Dr. Gollob hoped the concerns he raised will prompt the organizers of many of these studies to revise their design, and he said he already knew of one study based in Toronto that recently added an ECG-monitoring strategy in response to the concerns he raised. He expressed optimism that more studies will follow.

“It’s a real issue to have these trials designed without ECG exclusions or monitoring. I’m glad that Dr. Gollob sent this warning, because he is right. ECG monitoring during treatment is important so you can stop the treatment in time,” Dr. Wilde said. Dr. Wilde also noted that many, if not most, of the studies listed on may not actually launch.

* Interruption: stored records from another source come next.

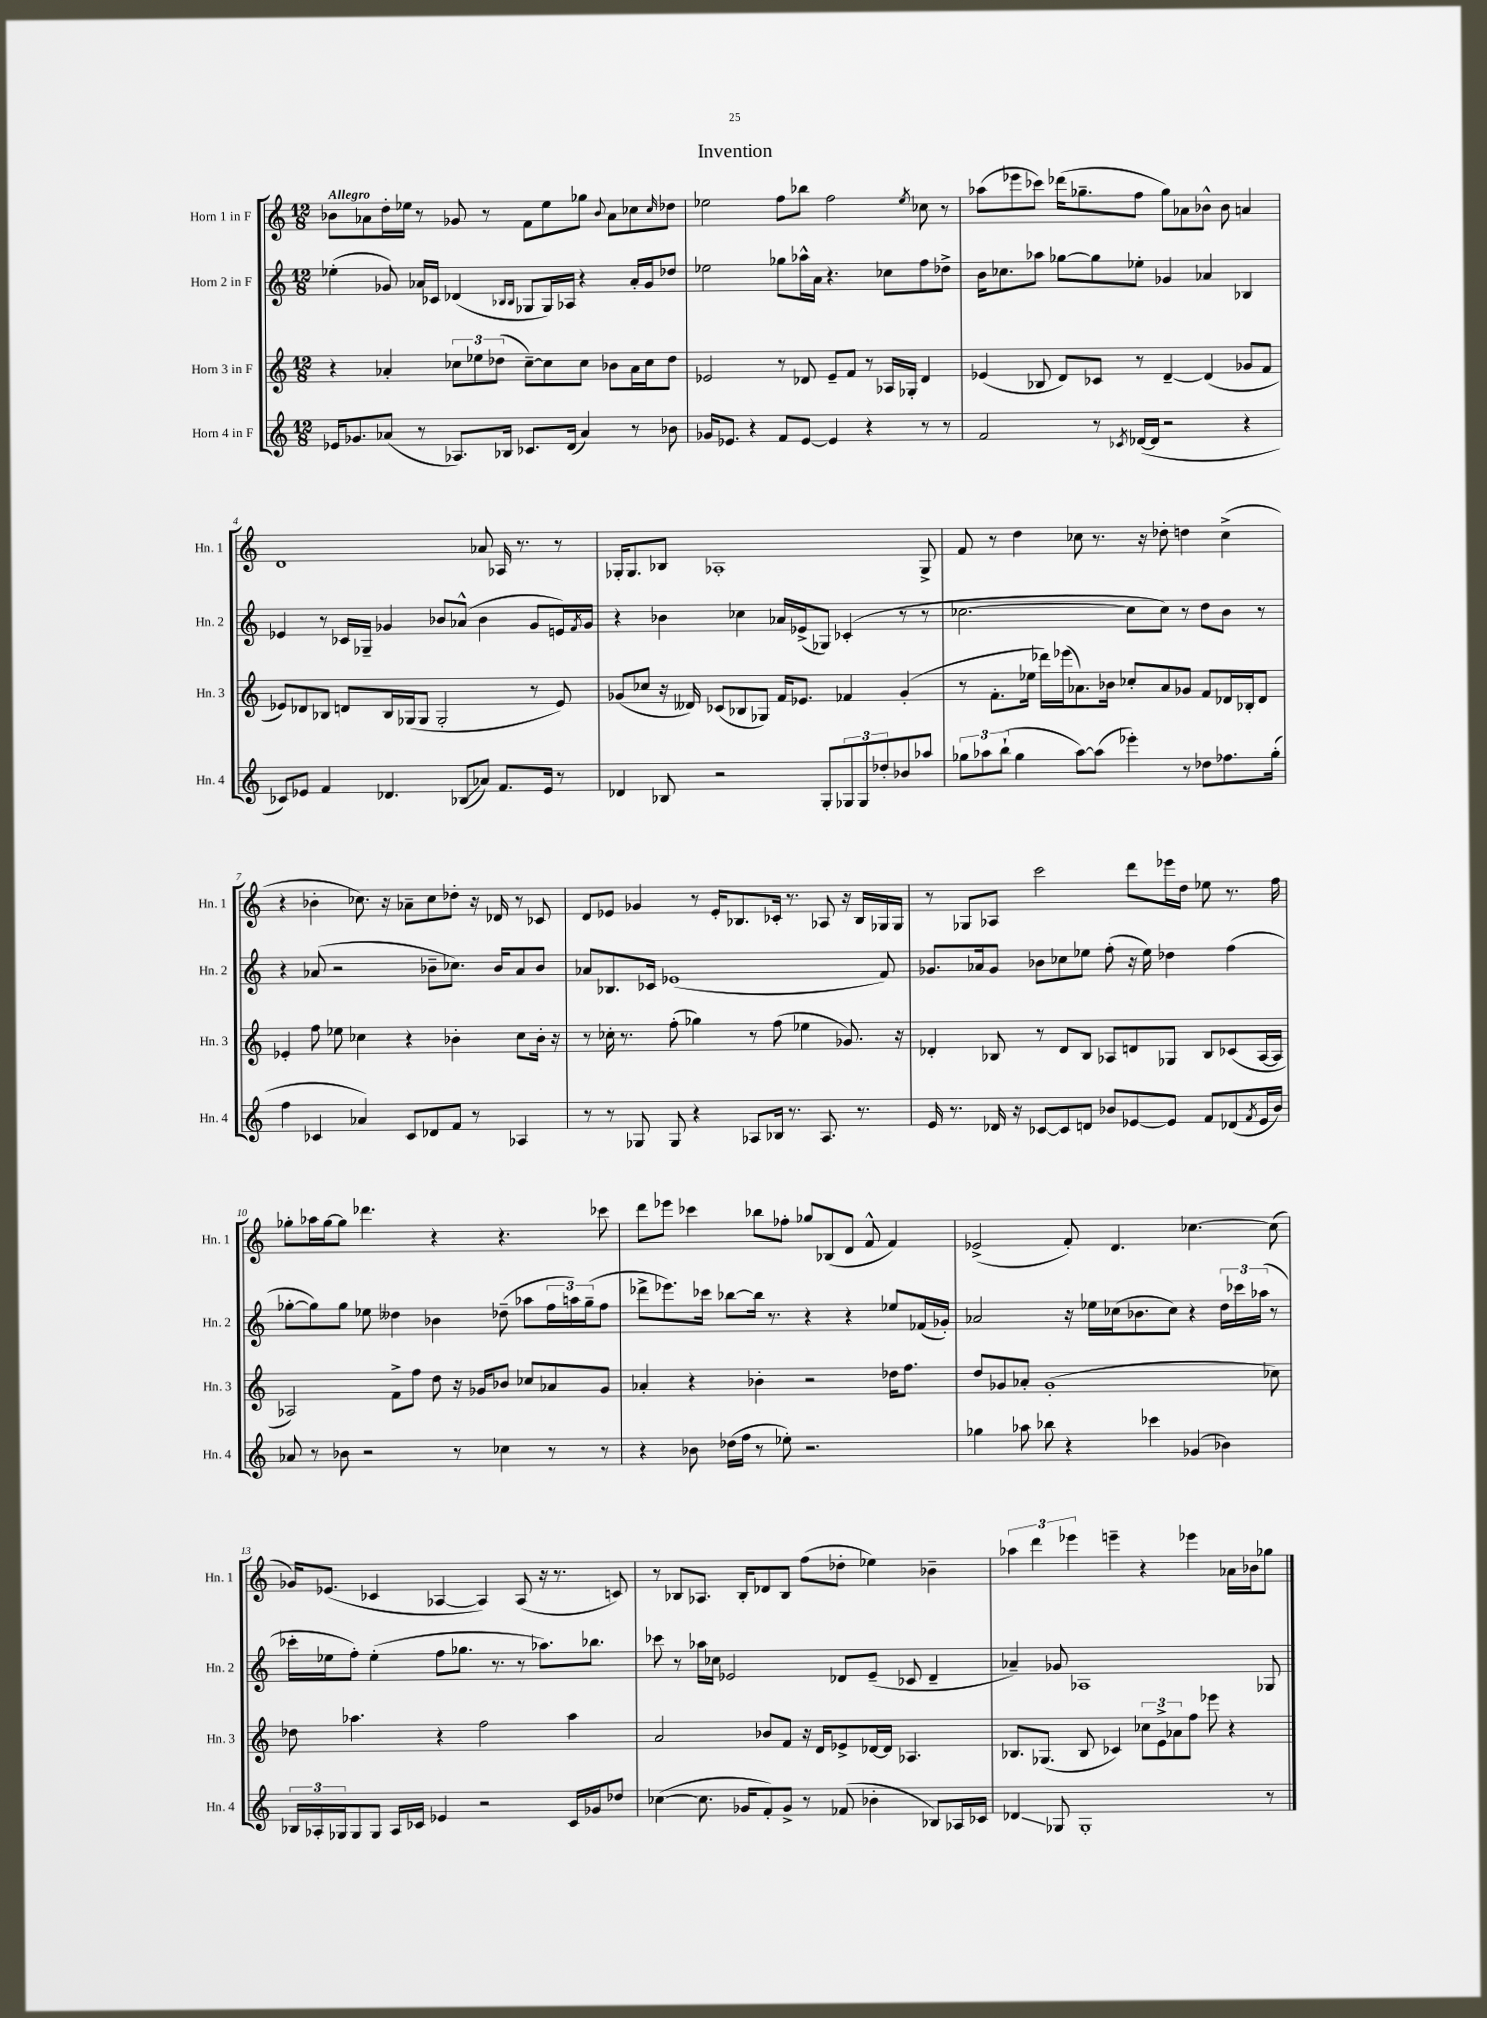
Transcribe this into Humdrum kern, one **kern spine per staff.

**kern	**kern	**kern	**kern
*staff4	*staff3	*staff2	*staff1
*clefG2	*clefG2	*clefG2	*clefG2
*k[]	*k[]	*k[]	*k[]
*M12/8	*M12/8	*M12/8	*M12/8
16e-	4r	(4ee-'	8b-
8.g-	.	.	.
.	.	.	8a-
(8a-	4a-'	8g-)	16dd'
.	.	.	16ee-
8r	.	16a-	8r
.	.	16c-	.
8.A-)	12cc-	(4d-	8g-
.	12ee-	.	.
.	.	.	8r
.	(12dd-	.	.
16B-	.	.	.
.	.	16qqB-	.
.	.	16qqB-	.
8.c-	[8cc-~)	8G-	8f
.	8cc-]	16G-)	8ee-
(16d	.	16A-	.
4a-)	8cc-	4r	8gg-
.	.	.	8qqb-
.	8b-	.	8a-
8r	16a-	16a-'	8cc-
.	16cc-	16g-	.
.	.	.	16qqcc-
8b-	8dd-	8dd-	8dd-
=	=	=	=
16g-	2e-	2ee-	2ee-
8.e-	.	.	.
4r	.	.	.
8f	8r	8gg-	8ff
[8e-	8d-	16aa-^^	8bb-
.	.	16a	.
4e-]	8e-~	4.r	2ff
.	8f	.	.
4r	8r	.	.
.	16A-	8cc-	.
.	16G-'	.	.
.	.	.	8qee-
8r	4d-	8ff	8cc-
8r	.	8dd-^	8r
=	=	=	=
2f	(4e-	16b	(8aa-
.	.	8.cc-	.
.	.	.	8eee-
.	8B-	8aa-	8ccc-)
.	8d)	[8gg-	(16ddd-
.	.	.	8.gg-~
8r	8c-	8gg-]	.
8qc-	.	.	.
([16d-	8r	8ee-'	8ff
16d-]	.	.	.
2r	[4d~	4g-	8gg-)
.	.	.	8a-
.	(4d]	4a-	8b-^^
.	.	.	8b-
4r	8g-	4B-	4a
.	8f	.	.
=	=	=	=
8c-)	8e-)	4e-	1d
8e-	8d-	.	.
4f	8B-	8r	.
.	8d	16c-	.
.	.	16G-~	.
4.d-	16B-	4g-	.
.	(16G-	.	.
.	8G-	.	.
.	2G-'	8b-	.
(8B-	.	(8a-^^	.
8a-)	.	4b-	8a-
8.f	.	.	16A-
.	.	.	8.r
.	8r	8g-	.
16e-	.	.	.
8r	8e-)	16e)	8r
.	.	8qf	.
.	.	16g-	.
=	=	=	=
4d-	(8g-	4r	16G-'
.	.	.	8.G-
.	8cc-	.	.
8B-	16r	4b-	8B-
.	16d--)	.	.
2r	(8c-	.	1A-'
.	8B-	4cc-	.
.	8G-)	.	.
.	16f	16a-	.
.	8.e-	(16e-^	.
8G'	.	8G-)	.
12G-	4f-	(4c-'	.
12G-	.	.	.
12dd-'	.	.	.
8b-	(4g-'	8r	.
8aa-	.	8r	8G-^
=	=	=	=
12gg-	8r	[2.cc-	8f
12aa-	.	.	.
.	8.f'	.	8r
(12bb`	.	.	.
4gg-	.	.	4dd
.	16ee-	.	.
.	16ddd-)	.	.
.	(16eee-	.	.
[8aa-)	8.a-)	.	8cc-
(8aa-]	.	.	8.r
.	16b-	.	.
4eee-')	8cc-'	8cc-]	.
.	.	.	16r
.	8a-	8cc-)	8dd-'
8r	8g-	8r	4dd
8dd-	8f	8dd	.
8.ff-	16d-	8b	(4cc-^
.	16B-'	.	.
.	8d-	8r	.
(16gg-'	.	.	.
=	=	=	=
4ff	4e-'	4r	4r
4c-	8ff	(8a-	4b-'
.	8ee-	2r	.
4a-)	4cc-	.	8.cc-)
.	.	.	16r
8c-	4r	.	8a-~
8d-	.	8b-~	8cc-
8f	4b-'	8.cc-)	8dd-'
8r	.	.	16r
.	.	16b-	16d-
4A-	8cc-	8a-	8r
.	16b-'	8b-	8c-
.	16r	.	.
=	=	=	=
8r	8r	8a-	8d
8r	16cc-'	8.B-	8e-
.	8.r	.	.
8G-	.	.	4g-
.	.	16c-	.
8G-	(8ff'	(1e-	.
4r	4gg-)	.	8r
.	.	.	16e-'
.	.	.	8.B-
8A-	8r	.	.
16B-	(8ff	.	16c-'
8.r	.	.	8.r
.	4ee-	.	.
8.A-	.	.	8A-
.	8.g-)	.	16r
8.r	.	.	16B-
.	.	8f)	16G-
.	16r	.	16G-
=	=	=	=
16e	4d-'	8.g-	8r
8.r	.	.	.
.	.	.	8G-
.	.	16a-	.
16d-	8B-	8g-	8A-
16r	.	.	.
[8c-	8r	8b-	2ccc
8c-]	8d-	8cc-	.
8d	8B-	8ee-	.
8b-	8A-	(8ff'	.
[8e-	8d	16r	8ddd
.	.	16ee-)	.
8e-]	8G-	4dd-	16eee-
.	.	.	16dd
8f	8B-	.	8ee-
(8d-	(8c-	(4ff	8.r
8qf	.	.	.
16e-	[16A-	.	.
16b-)	16A-]	.	16ff
=	=	=	=
8a-	2A-)	[8gg-'	8gg-'
8r	.	8gg-])	16aa-
.	.	.	[16gg-
8b-	.	8gg-	8gg-]
2r	.	8ee-	4.ddd-
.	8f^	4dd--	.
.	8ff	.	.
.	8dd	4b-	4r
8r	16r	.	.
.	16g-	.	.
4cc-	8b-	(8dd-~	4.r
.	8cc-	8aa-	.
8r	8a-	24ff	.
.	.	24aa)	.
.	.	(24gg-~	.
8r	8g-	8ff	8ccc-
=	=	=	=
4r	4a-'	8ddd-^	8ddd
.	.	8.eee-)	8eee-
8b-	4r	.	4ccc-
.	.	16ccc-	.
(16dd-	.	[8bb-	.
16ff	.	.	.
8r	4b-'	16bb-]	8bb-
.	.	8.r	.
8ee-')	.	.	8ff-'
2.r	2r	4r	8gg-
.	.	.	(8B-
.	.	4r	8d
.	.	.	8f^^
.	16dd-	8ee-	4f)
.	8.ff	.	.
.	.	(16f-	.
.	.	16g-')	.
=	=	=	=
4gg-	8dd	2a-	(2e-^
.	8g-	.	.
8aa-	8a-'	.	.
8bb-	(1g-'	.	.
4r	.	16r	8f')
.	.	16ee-	.
.	.	(16cc-	4.d
.	.	8.b-	.
4ccc-	.	.	.
.	.	8cc-)	.
(4g-	.	4r	[4.cc-
4b-)	.	24dd	.
.	.	24ccc-	.
.	.	(24aa-	.
.	8cc-)	8r	(8cc-]
=	=	=	=
24B-	8dd-	16ccc-'	16g-)
24A-'	.	.	.
.	.	16ee-	(8.e-
24G-	.	.	.
8G-	4.aa-	8ff')	.
8G-	.	(4ee-'	4c-
16A-	.	.	.
16c-	.	.	.
4e-	4r	8ff	[4A-
.	.	8.gg-	.
2r	2ff	.	4A-])
.	.	8.r	.
.	.	8r	(8A-
.	.	8.aa-)	16r
.	.	.	8.r
16c-	4aa-	.	.
16g-	.	8.bb-	.
8dd-	.	.	8c)
=	=	=	=
([4cc-	2a	8ccc-	8r
.	.	8r	8B-
8.cc-]	.	16aa-	8.A-
.	.	16cc-	.
.	.	2e-	.
16g-	.	.	16B-'
8f')	8b-	.	8d-
8g-^	8f	.	8B-
8r	16r	.	(8ff
.	16d	.	.
(8f-	8e-^	8d-	8dd-'
4b-'	[16d-	(8e-~	4ee-)
.	16d-]	.	.
.	4.A-	8c-	.
8B-)	.	4d-~	4b-~
16A-	.	.	.
16c-	.	.	.
=	=	=	=
4d-	8.B-	4a-~)	6aa-
.	.	.	6ddd
.	(8.G-	.	.
8G-	.	8g-	.
.	.	.	6eee-
1G-'	8B-	1A-	.
.	4c-)	.	4eee~
.	12cc-	.	4r
.	12e^	.	.
.	12a-	.	.
.	8ff	.	4eee-
.	8eee-	.	.
.	4r	.	16a-
.	.	.	16b-
8r	.	8G-	8gg-
==	==	==	==
*-	*-	*-	*-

In April, representatives from several cardiology societies coauthored a document of considerations when using hydroxychloroquine, chloroquine, or azithromycin to treat patients with a diagnosed COVID-19 infection, and highlighted a QTc interval of 500 msec or greater as flagging patients who should no longer receive these drugs (J Am Coll Cardiol. 2020 Apr 10. doi: 10.1016/j.jacc.2020.04.016). For patients who do not yet have COVID-19 disease and the goal from treatment is prevention the potential efficacy of these drugs is reasonable to explore, but “does not exclude the need to minimize risk to research participants, especially when enrolling healthy subjects,” Dr. Gollob said.

Dr. Gollob, Dr. Viskin, and Dr. Wilde had no relevant financial disclosures.